• _Kutipan yang Diberikan_

Dengan demikian singkatnya bagi siapapun yang hendak mengajukan praperadilan wajib memahami hukum acaranya sebagaimana telah ditegaskan dalam KUHAP. Selain itu penting juga memahami ketentuan khusus bagi praperadilan dalam lingkup penetapan tersangka. Mahkamah Agung (MA) melalui Surat Edaran MA No. 5 Tahun 2021 tentang Pemberlakukan Rumusan Hasil Rapat Pleno MA Tahun 2021 sebagai Pedoman Pelaksanaan Tugas Bagi Pengadilan. Secara khusus telah menegaskan hal-hal dalam rumusan kamar pidana sebagai berikut:
“Dalam perkara tindak pidana, sejak berkas perkara dilimpahkan dan diterima oleh pengadilan serta merta menggugurkan pemeriksaan praperadilan sebagaimana dimaksud Pasal 82 ayat (1) huruf d KUHAP, karena sejak dilimpahkan perkara pokok ke pengadilan status Tersangka beralih menjadi Terdakwa, status penahanannya beralih menjadi wewenang Hakim. Dalam hal Hakim Praperadilan tetap memutus dan mengabulkan permohonan pemohon, putusan tersebut tidak menghentikan pemeriksaan perkara pokok.”
Praperadilan untuk Menguji Pelanggaran HAM
Proses peradilan pidana yang tata caranya diatur melalui KUHAP sangat terkait erat dengan Hak Asasi Manusia (HAM), mengapa? Ketika penerapan hukum pidana dilakukan terhadap seseorang dan/atau siapapun yang diduga melakukan tindak pidana, maka kemerdekaan dan kebebasan atas diri seseorang dibatasi dalam kurun waktu tertentu. Sehingga jikalau proses penegakan hukum pidana tidak dimbangi dengan mekanisme pengujian yang sah melalui praperadilan, maka potensi pelanggaran HAM dapat terjadi. Karenanya, praperadilan sebagai sebuah mekanisme pengujian menjadi sangat penting.
Kovenan Internasional Hak-Hak sipil dan Politik telah menegaskan hal-hal sebagai berikut :
“Setiap orang berhak atas kebebasan dan keamanan pribadi. Tidak seorang pun dapat ditangkap atau ditahan secara sewenang-wenang. Tidak seorang pun dapat dirampas kebebasannya kecuali berdasarkan alasan-alasan yang sah, sesuai dengan prosedur yang ditetapkan oleh hukum.” (Pasal 9 ayat 1);
“Siapa pun yang dirampas kebebasannya dengan cara penangkapan atau penahanan, berhak untuk disidangkan di depan pengadilan, yang bertujuan agar pengadilan tanpa menunda-nunda dapat menentukan keabsahan penangkapannya, dan memerintahkan pembebasannya apabila penahanan tidak sah menurut hukum.” (Pasal 9 ayat 4);
“Setiap orang yang telah menjadi korban penangkapan atau penahanan yang tidak sah, berhak untuk mendapat ganti kerugian yang harus dilaksanakan.” (Pasal 9 ayat 5).

• _Tujuan Latihan_
Tentukan apakah setiap pernyataan berikut sesuai dengan kutipan tentang praperadilan di atas, lalu jawab ya atau tidak disertai kata-kata penentu dari kutipan itu yang dikutip persis. (a) Sejak perkara pokok dilimpahkan ke pengadilan, status Tersangka beralih menjadi Terdakwa. (b) Jika Hakim Praperadilan mengabulkan permohonan pemohon, pemeriksaan perkara pokok dihentikan. (c) Menurut Pasal 9 ayat 5, korban penangkapan atau penahanan yang tidak sah berhak atas ganti kerugian.

• _Informasi_
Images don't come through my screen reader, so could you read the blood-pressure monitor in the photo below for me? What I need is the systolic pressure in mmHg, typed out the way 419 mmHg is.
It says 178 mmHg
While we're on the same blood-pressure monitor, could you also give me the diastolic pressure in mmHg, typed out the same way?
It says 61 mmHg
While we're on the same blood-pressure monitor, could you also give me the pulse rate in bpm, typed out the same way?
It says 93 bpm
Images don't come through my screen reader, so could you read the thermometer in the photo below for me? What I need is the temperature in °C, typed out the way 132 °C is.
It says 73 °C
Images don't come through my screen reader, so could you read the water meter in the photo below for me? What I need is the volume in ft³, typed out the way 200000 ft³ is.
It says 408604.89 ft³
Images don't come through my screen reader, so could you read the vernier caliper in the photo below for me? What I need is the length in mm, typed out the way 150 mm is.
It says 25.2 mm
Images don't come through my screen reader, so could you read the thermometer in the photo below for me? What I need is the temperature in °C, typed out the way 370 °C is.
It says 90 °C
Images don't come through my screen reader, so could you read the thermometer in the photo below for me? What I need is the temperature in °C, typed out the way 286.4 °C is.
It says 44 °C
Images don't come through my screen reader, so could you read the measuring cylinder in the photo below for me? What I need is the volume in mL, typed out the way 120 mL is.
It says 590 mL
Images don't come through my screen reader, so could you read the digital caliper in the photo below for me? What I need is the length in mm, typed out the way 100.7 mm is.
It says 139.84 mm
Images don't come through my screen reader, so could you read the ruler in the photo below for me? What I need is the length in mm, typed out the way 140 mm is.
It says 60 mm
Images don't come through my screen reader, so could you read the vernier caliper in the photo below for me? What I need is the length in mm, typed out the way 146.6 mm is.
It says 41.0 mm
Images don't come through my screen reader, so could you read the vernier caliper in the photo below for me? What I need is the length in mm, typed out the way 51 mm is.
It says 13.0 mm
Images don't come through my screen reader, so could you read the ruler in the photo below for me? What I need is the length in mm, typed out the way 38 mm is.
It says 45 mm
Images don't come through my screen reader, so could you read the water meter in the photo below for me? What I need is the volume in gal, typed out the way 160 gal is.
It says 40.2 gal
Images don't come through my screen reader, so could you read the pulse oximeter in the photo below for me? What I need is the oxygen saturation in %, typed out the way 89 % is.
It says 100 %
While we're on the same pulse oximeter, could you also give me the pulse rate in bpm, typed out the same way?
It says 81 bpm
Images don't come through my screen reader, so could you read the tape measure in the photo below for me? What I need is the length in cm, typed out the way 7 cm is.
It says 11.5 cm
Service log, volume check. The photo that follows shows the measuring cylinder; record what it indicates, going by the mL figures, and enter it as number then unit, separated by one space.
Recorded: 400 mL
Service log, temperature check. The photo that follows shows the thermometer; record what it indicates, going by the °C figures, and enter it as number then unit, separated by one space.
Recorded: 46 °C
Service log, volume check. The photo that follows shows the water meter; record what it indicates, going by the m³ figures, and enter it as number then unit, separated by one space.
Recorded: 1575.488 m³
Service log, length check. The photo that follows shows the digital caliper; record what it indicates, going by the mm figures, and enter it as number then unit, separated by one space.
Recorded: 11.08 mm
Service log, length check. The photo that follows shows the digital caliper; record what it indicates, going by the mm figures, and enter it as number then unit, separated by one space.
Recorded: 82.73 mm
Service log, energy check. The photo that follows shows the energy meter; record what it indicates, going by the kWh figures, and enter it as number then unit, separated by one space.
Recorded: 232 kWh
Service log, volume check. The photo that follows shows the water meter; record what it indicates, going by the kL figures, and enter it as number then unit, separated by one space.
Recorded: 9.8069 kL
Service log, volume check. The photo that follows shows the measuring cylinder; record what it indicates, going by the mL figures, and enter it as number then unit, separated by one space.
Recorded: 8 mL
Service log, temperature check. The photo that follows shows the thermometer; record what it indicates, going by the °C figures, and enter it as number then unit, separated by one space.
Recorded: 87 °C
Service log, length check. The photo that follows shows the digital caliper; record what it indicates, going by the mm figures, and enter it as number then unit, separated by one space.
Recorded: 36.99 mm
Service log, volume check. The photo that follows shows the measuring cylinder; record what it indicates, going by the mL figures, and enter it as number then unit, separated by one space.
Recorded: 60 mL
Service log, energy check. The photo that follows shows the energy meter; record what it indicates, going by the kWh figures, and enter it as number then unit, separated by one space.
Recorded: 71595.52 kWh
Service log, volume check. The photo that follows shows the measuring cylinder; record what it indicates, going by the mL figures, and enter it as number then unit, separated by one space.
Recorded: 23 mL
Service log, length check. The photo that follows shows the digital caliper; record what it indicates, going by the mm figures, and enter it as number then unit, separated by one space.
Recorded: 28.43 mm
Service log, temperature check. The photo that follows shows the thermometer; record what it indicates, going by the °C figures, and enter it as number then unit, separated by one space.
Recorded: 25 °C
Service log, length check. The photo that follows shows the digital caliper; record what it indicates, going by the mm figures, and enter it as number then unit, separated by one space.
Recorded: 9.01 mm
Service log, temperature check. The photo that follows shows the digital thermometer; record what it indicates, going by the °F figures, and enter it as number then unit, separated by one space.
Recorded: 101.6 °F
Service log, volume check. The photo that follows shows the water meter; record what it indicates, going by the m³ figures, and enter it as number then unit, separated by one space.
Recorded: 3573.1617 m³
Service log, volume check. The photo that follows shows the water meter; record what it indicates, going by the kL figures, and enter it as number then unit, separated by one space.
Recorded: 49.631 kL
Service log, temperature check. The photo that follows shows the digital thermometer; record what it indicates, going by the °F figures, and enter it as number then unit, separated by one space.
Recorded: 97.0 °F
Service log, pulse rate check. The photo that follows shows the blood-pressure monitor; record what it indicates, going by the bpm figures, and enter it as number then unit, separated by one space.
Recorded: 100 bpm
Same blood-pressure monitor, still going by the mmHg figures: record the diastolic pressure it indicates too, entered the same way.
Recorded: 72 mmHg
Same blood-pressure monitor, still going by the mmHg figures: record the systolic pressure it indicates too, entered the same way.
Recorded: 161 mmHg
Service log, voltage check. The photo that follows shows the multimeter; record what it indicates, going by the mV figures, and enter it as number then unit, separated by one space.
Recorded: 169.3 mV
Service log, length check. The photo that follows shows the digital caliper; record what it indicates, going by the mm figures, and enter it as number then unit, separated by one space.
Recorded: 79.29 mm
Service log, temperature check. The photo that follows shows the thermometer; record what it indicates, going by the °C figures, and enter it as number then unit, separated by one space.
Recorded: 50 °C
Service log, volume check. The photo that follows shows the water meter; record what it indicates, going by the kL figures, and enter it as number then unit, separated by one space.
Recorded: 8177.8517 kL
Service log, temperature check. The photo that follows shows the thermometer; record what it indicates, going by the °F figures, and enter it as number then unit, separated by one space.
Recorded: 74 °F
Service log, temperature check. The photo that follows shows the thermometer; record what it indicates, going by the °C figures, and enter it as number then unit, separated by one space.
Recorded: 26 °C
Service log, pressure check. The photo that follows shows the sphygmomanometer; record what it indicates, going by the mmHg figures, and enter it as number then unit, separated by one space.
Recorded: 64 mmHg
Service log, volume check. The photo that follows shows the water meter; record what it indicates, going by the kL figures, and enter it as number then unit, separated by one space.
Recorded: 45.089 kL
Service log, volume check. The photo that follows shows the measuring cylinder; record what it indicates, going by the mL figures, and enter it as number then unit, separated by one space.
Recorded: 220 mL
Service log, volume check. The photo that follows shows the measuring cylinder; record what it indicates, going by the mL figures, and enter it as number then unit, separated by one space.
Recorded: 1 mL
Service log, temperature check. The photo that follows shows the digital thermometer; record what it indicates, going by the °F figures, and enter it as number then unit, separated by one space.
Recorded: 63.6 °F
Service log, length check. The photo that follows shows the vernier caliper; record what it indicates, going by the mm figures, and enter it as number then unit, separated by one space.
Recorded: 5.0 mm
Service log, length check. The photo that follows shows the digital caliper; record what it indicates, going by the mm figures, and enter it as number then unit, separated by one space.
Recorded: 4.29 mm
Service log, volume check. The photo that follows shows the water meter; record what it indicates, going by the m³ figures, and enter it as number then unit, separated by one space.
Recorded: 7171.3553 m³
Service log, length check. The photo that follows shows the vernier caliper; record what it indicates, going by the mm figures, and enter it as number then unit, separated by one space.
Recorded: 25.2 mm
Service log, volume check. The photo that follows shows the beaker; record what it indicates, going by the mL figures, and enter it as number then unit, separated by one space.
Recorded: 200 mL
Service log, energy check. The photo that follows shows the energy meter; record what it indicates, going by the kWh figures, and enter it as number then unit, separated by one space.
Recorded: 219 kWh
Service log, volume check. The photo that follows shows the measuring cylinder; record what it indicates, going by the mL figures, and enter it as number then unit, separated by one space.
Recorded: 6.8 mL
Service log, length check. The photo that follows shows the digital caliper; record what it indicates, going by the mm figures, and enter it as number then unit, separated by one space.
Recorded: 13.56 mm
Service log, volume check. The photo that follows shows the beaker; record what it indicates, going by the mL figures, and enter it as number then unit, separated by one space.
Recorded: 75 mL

• _Jawaban_
(a) Ya: “sejak dilimpahkan perkara pokok ke pengadilan status Tersangka beralih menjadi Terdakwa”.
(b) Tidak: “putusan tersebut tidak menghentikan pemeriksaan perkara pokok”.
(c) Ya: “Setiap orang yang telah menjadi korban penangkapan atau penahanan yang tidak sah, berhak untuk mendapat ganti kerugian yang harus dilaksanakan.”